Le marché actions chinois reste à l'écart de l’euphorie boursière de 2012
Contre toute attente, le millésime 2012 se sera révélé l’un des meilleurs de la décennie écoulée pour les marchés actions. Du S&P 500 au CAC 40 en passant par le Nikkei et le Hang Seng, les principaux indices boursiers ont affiché des performances à deux chiffres, ou, dans le cas du Footsie britannique et du Bovespa brésilien, des croissances encore honorables (autour de 6 à 7%). Un seul marché est resté à l’écart de l’euphorie: la Bourse chinoise, qui a péniblement fini l’exercice sur une note positive grâce au rally de décembre après avoir évolué dans le rouge les onze premiers mois de l’année.

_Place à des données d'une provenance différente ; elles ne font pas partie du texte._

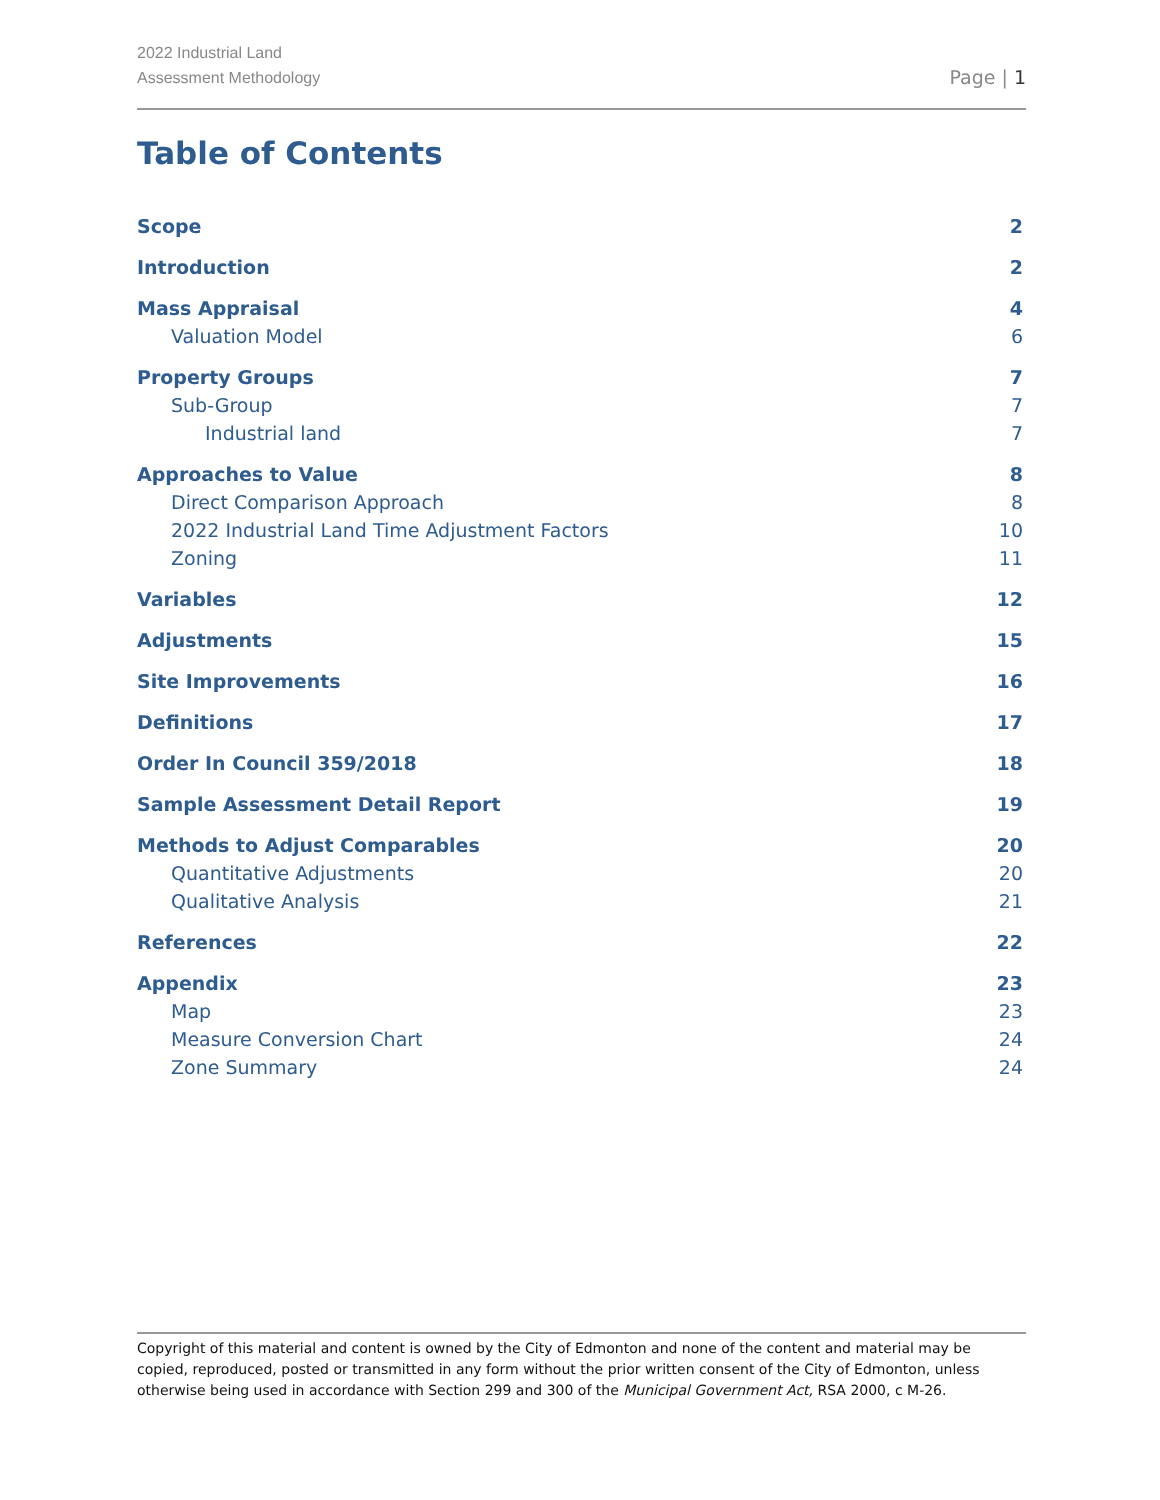2022 Industrial Land
Assessment Methodology
Page | 1
Table of Contents
Scope 2
Introduction 2
Mass Appraisal 4
Valuation Model 6
Property Groups 7
Sub-Group 7
Industrial land 7
Approaches to Value 8
Direct Comparison Approach 8
2022 Industrial Land Time Adjustment Factors 10
Zoning 11
Variables 12
Adjustments 15
Site Improvements 16
Definitions 17
Order In Council 359/2018 18
Sample Assessment Detail Report 19
Methods to Adjust Comparables 20
Quantitative Adjustments 20
Qualitative Analysis 21
References 22
Appendix 23
Map 23
Measure Conversion Chart 24
Zone Summary 24
Copyright of this material and content is owned by the City of Edmonton and none of the content and material may be copied, reproduced, posted or transmitted in any form without the prior written consent of the City of Edmonton, unless otherwise being used in accordance with Section 299 and 300 of the Municipal Government Act, RSA 2000, c M-26.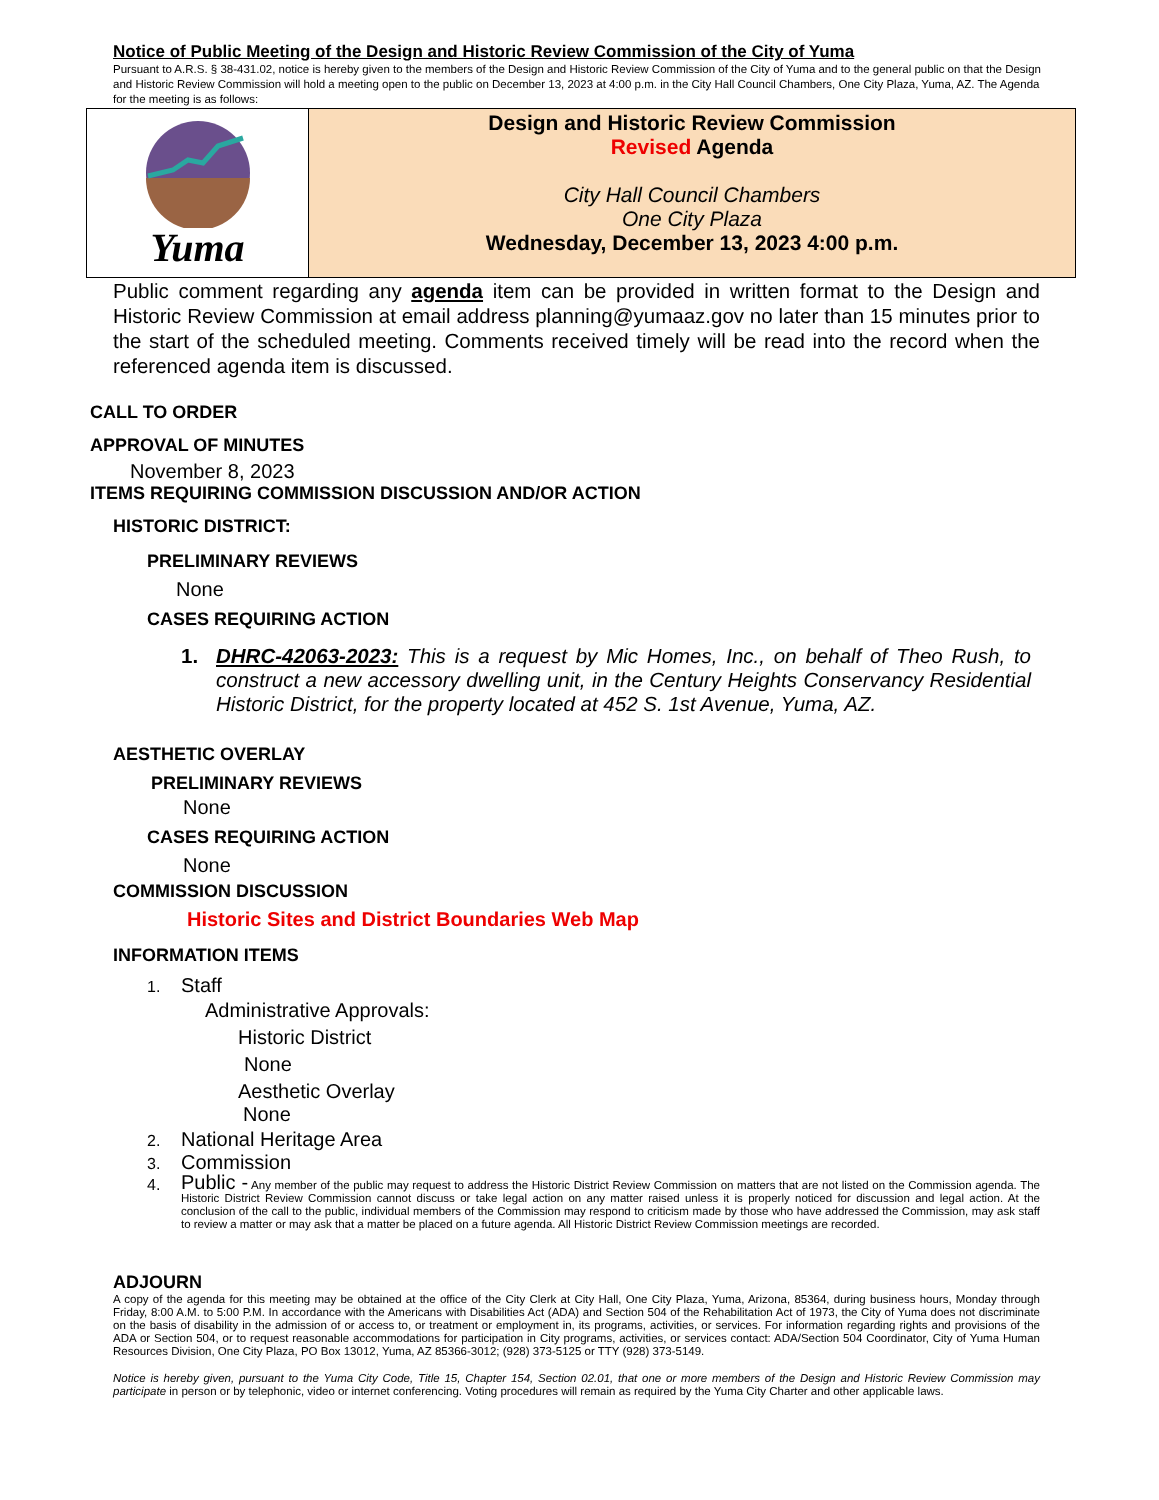Notice of Public Meeting of the Design and Historic Review Commission of the City of Yuma
Pursuant to A.R.S. § 38-431.02, notice is hereby given to the members of the Design and Historic Review Commission of the City of Yuma and to the general public on that the Design and Historic Review Commission will hold a meeting open to the public on December 13, 2023 at 4:00 p.m. in the City Hall Council Chambers, One City Plaza, Yuma, AZ. The Agenda for the meeting is as follows:
Yuma
Design and Historic Review Commission
Revised Agenda
City Hall Council Chambers
One City Plaza
Wednesday, December 13, 2023 4:00 p.m.
Public comment regarding any agenda item can be provided in written format to the Design and Historic Review Commission at email address planning@yumaaz.gov no later than 15 minutes prior to the start of the scheduled meeting. Comments received timely will be read into the record when the referenced agenda item is discussed.
CALL TO ORDER
APPROVAL OF MINUTES
November 8, 2023
ITEMS REQUIRING COMMISSION DISCUSSION AND/OR ACTION
HISTORIC DISTRICT:
PRELIMINARY REVIEWS
None
CASES REQUIRING ACTION
1. DHRC-42063-2023: This is a request by Mic Homes, Inc., on behalf of Theo Rush, to construct a new accessory dwelling unit, in the Century Heights Conservancy Residential Historic District, for the property located at 452 S. 1st Avenue, Yuma, AZ.
AESTHETIC OVERLAY
PRELIMINARY REVIEWS
None
CASES REQUIRING ACTION
None
COMMISSION DISCUSSION
Historic Sites and District Boundaries Web Map
INFORMATION ITEMS
1. Staff
Administrative Approvals:
Historic District
None
Aesthetic Overlay
None
2. National Heritage Area
3. Commission
4.
Public - Any member of the public may request to address the Historic District Review Commission on matters that are not listed on the Commission agenda. The Historic District Review Commission cannot discuss or take legal action on any matter raised unless it is properly noticed for discussion and legal action. At the conclusion of the call to the public, individual members of the Commission may respond to criticism made by those who have addressed the Commission, may ask staff to review a matter or may ask that a matter be placed on a future agenda. All Historic District Review Commission meetings are recorded.
ADJOURN
A copy of the agenda for this meeting may be obtained at the office of the City Clerk at City Hall, One City Plaza, Yuma, Arizona, 85364, during business hours, Monday through Friday, 8:00 A.M. to 5:00 P.M. In accordance with the Americans with Disabilities Act (ADA) and Section 504 of the Rehabilitation Act of 1973, the City of Yuma does not discriminate on the basis of disability in the admission of or access to, or treatment or employment in, its programs, activities, or services. For information regarding rights and provisions of the ADA or Section 504, or to request reasonable accommodations for participation in City programs, activities, or services contact: ADA/Section 504 Coordinator, City of Yuma Human Resources Division, One City Plaza, PO Box 13012, Yuma, AZ 85366-3012; (928) 373-5125 or TTY (928) 373-5149.
Notice is hereby given, pursuant to the Yuma City Code, Title 15, Chapter 154, Section 02.01, that one or more members of the Design and Historic Review Commission may participate in person or by telephonic, video or internet conferencing. Voting procedures will remain as required by the Yuma City Charter and other applicable laws.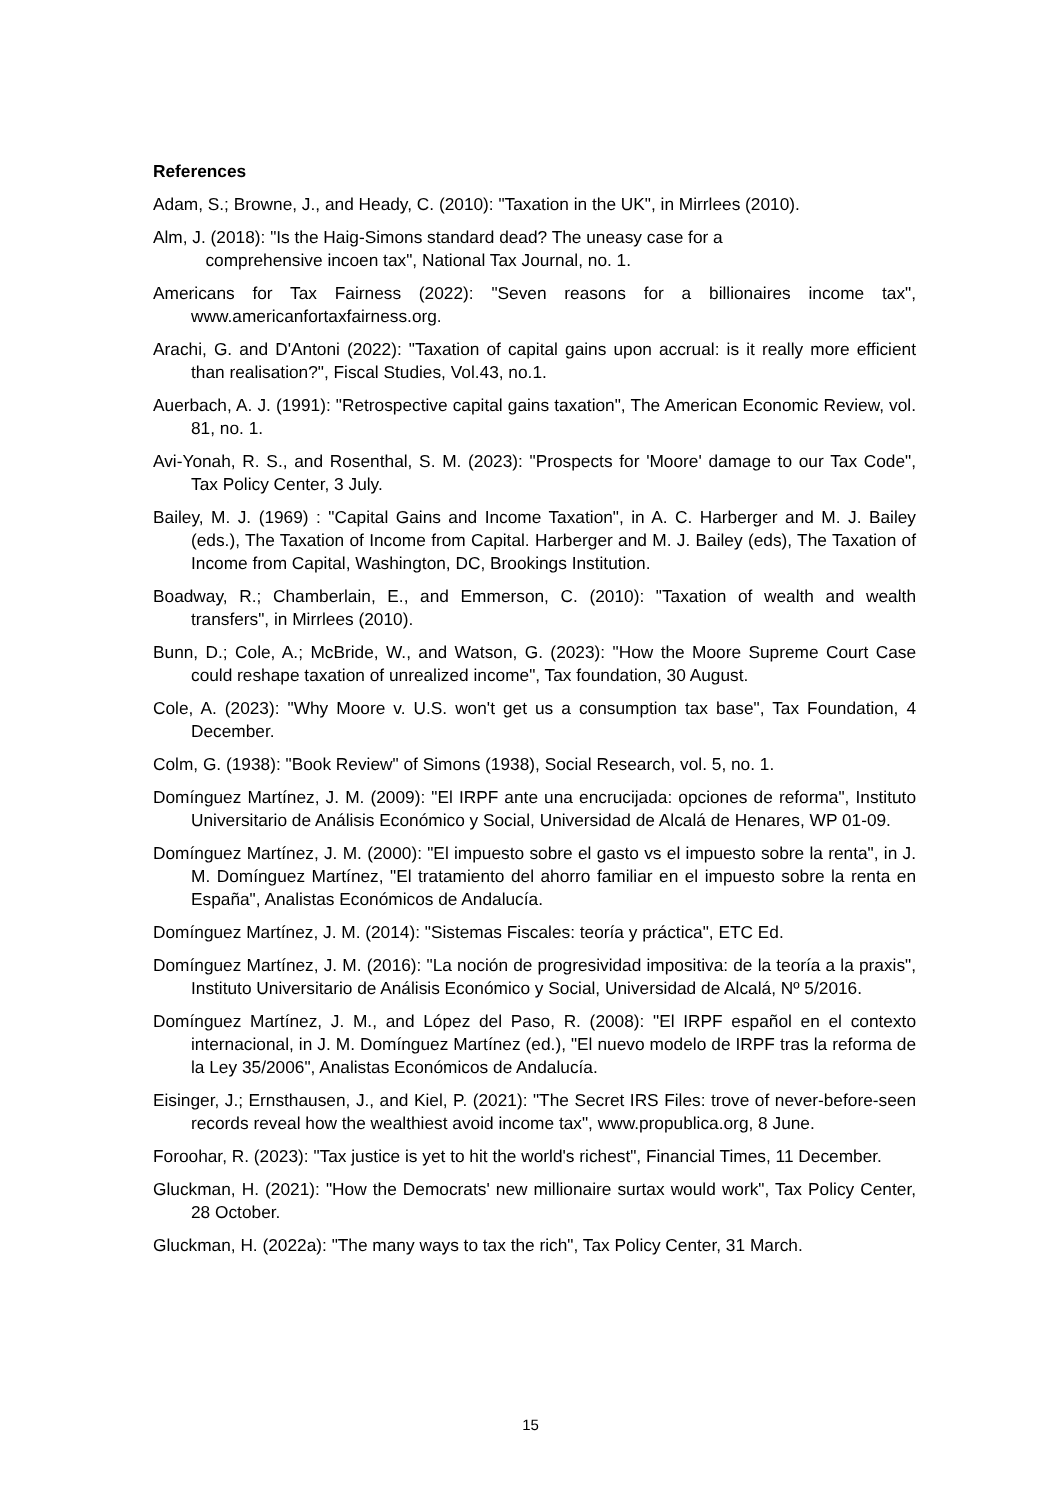References
Adam, S.; Browne, J., and Heady, C. (2010): "Taxation in the UK", in Mirrlees (2010).
Alm, J. (2018): "Is the Haig-Simons standard dead? The uneasy case for a
comprehensive incoen tax", National Tax Journal, no. 1.
Americans for Tax Fairness (2022): "Seven reasons for a billionaires income tax", www.americanfortaxfairness.org.
Arachi, G. and D'Antoni (2022): "Taxation of capital gains upon accrual: is it really more efficient than realisation?", Fiscal Studies, Vol.43, no.1.
Auerbach, A. J. (1991): "Retrospective capital gains taxation", The American Economic Review, vol. 81, no. 1.
Avi-Yonah, R. S., and Rosenthal, S. M. (2023): "Prospects for 'Moore' damage to our Tax Code", Tax Policy Center, 3 July.
Bailey, M. J. (1969) : "Capital Gains and Income Taxation", in A. C. Harberger and M. J. Bailey (eds.), The Taxation of Income from Capital. Harberger and M. J. Bailey (eds), The Taxation of Income from Capital, Washington, DC, Brookings Institution.
Boadway, R.; Chamberlain, E., and Emmerson, C. (2010): "Taxation of wealth and wealth transfers", in Mirrlees (2010).
Bunn, D.; Cole, A.; McBride, W., and Watson, G. (2023): "How the Moore Supreme Court Case could reshape taxation of unrealized income", Tax foundation, 30 August.
Cole, A. (2023): "Why Moore v. U.S. won't get us a consumption tax base", Tax Foundation, 4 December.
Colm, G. (1938): "Book Review" of Simons (1938), Social Research, vol. 5, no. 1.
Domínguez Martínez, J. M. (2009): "El IRPF ante una encrucijada: opciones de reforma", Instituto Universitario de Análisis Económico y Social, Universidad de Alcalá de Henares, WP 01-09.
Domínguez Martínez, J. M. (2000): "El impuesto sobre el gasto vs el impuesto sobre la renta", in J. M. Domínguez Martínez, "El tratamiento del ahorro familiar en el impuesto sobre la renta en España", Analistas Económicos de Andalucía.
Domínguez Martínez, J. M. (2014): "Sistemas Fiscales: teoría y práctica", ETC Ed.
Domínguez Martínez, J. M. (2016): "La noción de progresividad impositiva: de la teoría a la praxis", Instituto Universitario de Análisis Económico y Social, Universidad de Alcalá, Nº 5/2016.
Domínguez Martínez, J. M., and López del Paso, R. (2008): "El IRPF español en el contexto internacional, in J. M. Domínguez Martínez (ed.), "El nuevo modelo de IRPF tras la reforma de la Ley 35/2006", Analistas Económicos de Andalucía.
Eisinger, J.; Ernsthausen, J., and Kiel, P. (2021): "The Secret IRS Files: trove of never-before-seen records reveal how the wealthiest avoid income tax", www.propublica.org, 8 June.
Foroohar, R. (2023): "Tax justice is yet to hit the world's richest", Financial Times, 11 December.
Gluckman, H. (2021): "How the Democrats' new millionaire surtax would work", Tax Policy Center, 28 October.
Gluckman, H. (2022a): "The many ways to tax the rich", Tax Policy Center, 31 March.
15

A fin novembre, l’indice composite de Shanghai affichait encore un recul de 10% sur l’année. S’il a comblé son retard en un mois pour finir en hausse de plus de 1% en 2012, sa performance reste très loin des autres places asiatiques, puisque les marchés actions indien, thaïlandais ou encore australien ont dégagé des performances comprises entre 15% et 35%.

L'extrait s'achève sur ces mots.